_INPUT MATERIAL_
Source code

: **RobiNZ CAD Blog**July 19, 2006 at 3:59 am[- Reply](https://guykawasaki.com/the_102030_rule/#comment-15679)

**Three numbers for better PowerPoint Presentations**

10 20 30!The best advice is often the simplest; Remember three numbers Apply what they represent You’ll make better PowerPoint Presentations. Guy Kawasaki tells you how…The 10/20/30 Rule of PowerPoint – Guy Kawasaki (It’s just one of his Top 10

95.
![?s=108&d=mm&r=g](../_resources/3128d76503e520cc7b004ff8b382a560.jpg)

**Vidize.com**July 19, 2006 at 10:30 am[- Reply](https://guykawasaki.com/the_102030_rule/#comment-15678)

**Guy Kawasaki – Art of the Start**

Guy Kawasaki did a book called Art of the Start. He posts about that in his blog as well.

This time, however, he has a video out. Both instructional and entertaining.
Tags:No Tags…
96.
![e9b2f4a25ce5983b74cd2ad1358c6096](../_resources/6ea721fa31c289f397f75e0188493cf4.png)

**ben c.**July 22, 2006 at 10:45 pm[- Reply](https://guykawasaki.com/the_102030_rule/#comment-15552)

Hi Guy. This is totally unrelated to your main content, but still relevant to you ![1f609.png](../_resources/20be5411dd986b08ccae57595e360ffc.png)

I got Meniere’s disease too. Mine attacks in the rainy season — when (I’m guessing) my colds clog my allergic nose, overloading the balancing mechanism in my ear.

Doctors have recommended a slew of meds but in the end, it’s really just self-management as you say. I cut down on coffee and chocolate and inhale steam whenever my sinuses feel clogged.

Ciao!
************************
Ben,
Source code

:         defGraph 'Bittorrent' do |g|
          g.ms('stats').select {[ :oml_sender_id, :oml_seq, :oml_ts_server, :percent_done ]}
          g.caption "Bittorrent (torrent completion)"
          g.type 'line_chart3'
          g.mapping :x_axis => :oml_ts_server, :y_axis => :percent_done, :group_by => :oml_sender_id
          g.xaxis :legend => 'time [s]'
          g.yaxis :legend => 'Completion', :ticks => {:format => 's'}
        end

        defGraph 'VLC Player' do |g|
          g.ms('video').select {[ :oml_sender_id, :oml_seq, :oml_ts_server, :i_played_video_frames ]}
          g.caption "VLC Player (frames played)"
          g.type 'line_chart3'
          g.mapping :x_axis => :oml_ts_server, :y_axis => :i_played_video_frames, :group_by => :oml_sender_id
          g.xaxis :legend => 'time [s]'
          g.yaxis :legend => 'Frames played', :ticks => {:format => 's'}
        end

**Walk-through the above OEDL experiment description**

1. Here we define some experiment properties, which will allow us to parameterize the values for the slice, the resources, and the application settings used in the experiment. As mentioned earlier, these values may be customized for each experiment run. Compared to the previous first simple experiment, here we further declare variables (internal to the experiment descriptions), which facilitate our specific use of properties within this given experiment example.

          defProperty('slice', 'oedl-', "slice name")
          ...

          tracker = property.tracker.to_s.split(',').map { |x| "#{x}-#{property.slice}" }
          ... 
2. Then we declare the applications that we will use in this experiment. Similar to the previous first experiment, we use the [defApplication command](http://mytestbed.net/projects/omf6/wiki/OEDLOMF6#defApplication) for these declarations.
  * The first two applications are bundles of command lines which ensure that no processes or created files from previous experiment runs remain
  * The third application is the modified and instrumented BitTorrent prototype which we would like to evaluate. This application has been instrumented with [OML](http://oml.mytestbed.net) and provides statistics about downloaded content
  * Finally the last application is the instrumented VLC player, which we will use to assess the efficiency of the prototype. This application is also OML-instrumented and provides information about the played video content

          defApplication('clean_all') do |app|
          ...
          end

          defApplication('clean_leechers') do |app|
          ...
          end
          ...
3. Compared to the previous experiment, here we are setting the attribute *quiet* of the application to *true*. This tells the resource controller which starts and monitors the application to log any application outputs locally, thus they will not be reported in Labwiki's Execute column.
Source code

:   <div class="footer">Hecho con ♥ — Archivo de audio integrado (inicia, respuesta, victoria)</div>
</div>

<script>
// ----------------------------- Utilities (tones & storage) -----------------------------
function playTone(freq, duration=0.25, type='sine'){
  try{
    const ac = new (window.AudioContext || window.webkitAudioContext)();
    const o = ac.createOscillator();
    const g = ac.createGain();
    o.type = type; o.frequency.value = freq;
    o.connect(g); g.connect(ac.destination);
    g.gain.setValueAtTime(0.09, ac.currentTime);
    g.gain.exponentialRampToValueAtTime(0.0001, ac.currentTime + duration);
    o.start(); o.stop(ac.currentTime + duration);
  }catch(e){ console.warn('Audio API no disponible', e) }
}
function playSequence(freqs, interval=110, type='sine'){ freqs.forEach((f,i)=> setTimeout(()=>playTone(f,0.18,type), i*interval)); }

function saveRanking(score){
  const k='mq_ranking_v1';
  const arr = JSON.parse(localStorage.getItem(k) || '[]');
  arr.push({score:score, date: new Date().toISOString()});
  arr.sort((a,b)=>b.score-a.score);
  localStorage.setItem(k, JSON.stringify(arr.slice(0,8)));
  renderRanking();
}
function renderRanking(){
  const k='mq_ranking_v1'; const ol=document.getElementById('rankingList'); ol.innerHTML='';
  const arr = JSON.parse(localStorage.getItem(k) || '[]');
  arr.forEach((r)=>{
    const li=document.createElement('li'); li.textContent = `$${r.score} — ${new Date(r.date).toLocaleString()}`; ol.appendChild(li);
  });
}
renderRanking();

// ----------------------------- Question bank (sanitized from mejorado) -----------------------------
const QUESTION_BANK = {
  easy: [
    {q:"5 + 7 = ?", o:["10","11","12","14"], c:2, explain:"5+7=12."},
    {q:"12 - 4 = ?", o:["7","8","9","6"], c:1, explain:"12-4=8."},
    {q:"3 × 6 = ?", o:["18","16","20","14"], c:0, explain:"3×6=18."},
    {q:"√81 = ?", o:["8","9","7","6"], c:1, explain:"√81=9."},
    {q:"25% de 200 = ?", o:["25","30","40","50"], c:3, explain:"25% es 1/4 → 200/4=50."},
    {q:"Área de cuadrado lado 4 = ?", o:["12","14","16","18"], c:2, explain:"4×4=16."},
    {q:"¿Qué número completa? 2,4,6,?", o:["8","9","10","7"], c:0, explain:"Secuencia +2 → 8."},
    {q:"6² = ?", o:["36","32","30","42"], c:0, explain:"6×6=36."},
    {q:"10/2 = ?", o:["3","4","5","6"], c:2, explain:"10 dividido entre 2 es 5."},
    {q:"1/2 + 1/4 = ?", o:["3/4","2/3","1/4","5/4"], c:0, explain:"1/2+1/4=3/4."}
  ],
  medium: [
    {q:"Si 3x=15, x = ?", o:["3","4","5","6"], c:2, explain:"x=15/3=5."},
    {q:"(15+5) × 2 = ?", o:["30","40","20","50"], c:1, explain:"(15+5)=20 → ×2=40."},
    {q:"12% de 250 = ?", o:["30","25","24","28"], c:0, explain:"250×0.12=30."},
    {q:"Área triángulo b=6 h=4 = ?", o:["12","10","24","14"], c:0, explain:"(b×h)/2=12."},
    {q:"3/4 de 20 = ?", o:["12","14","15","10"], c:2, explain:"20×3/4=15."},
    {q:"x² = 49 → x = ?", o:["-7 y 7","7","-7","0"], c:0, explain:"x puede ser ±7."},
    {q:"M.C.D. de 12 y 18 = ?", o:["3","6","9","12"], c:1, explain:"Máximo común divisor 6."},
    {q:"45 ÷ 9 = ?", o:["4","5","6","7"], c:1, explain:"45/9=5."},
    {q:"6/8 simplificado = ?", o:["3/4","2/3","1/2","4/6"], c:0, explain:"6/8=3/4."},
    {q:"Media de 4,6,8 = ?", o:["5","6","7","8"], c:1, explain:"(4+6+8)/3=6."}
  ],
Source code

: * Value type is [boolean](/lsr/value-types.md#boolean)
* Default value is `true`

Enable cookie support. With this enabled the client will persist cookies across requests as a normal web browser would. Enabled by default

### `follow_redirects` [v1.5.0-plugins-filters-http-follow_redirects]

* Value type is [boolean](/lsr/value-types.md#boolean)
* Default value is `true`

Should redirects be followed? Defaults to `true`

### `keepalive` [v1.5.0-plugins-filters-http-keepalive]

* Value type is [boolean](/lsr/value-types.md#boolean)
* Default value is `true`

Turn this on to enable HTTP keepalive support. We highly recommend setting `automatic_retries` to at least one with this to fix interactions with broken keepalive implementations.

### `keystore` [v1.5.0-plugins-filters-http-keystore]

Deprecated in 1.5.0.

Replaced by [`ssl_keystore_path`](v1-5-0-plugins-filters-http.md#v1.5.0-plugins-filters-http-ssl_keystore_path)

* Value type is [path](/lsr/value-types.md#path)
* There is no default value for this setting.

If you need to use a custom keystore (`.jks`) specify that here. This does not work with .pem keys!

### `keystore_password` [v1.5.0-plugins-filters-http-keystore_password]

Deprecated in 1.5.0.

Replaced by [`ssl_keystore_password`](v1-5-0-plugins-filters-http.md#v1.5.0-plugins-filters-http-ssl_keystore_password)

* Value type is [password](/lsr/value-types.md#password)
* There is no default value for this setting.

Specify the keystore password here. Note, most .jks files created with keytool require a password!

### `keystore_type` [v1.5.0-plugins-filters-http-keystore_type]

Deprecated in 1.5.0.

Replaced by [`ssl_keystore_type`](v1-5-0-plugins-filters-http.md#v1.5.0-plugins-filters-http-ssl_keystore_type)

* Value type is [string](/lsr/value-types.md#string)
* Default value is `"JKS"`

_EXERCISE_
Copy out each line in the records above that contains the string "document".

_TASK RESPONSE_
  const k='mq_ranking_v1'; const ol=document.getElementById('rankingList'); ol.innerHTML='';
    const li=document.createElement('li'); li.textContent = `$${r.score} — ${new Date(r.date).toLocaleString()}`; ol.appendChild(li);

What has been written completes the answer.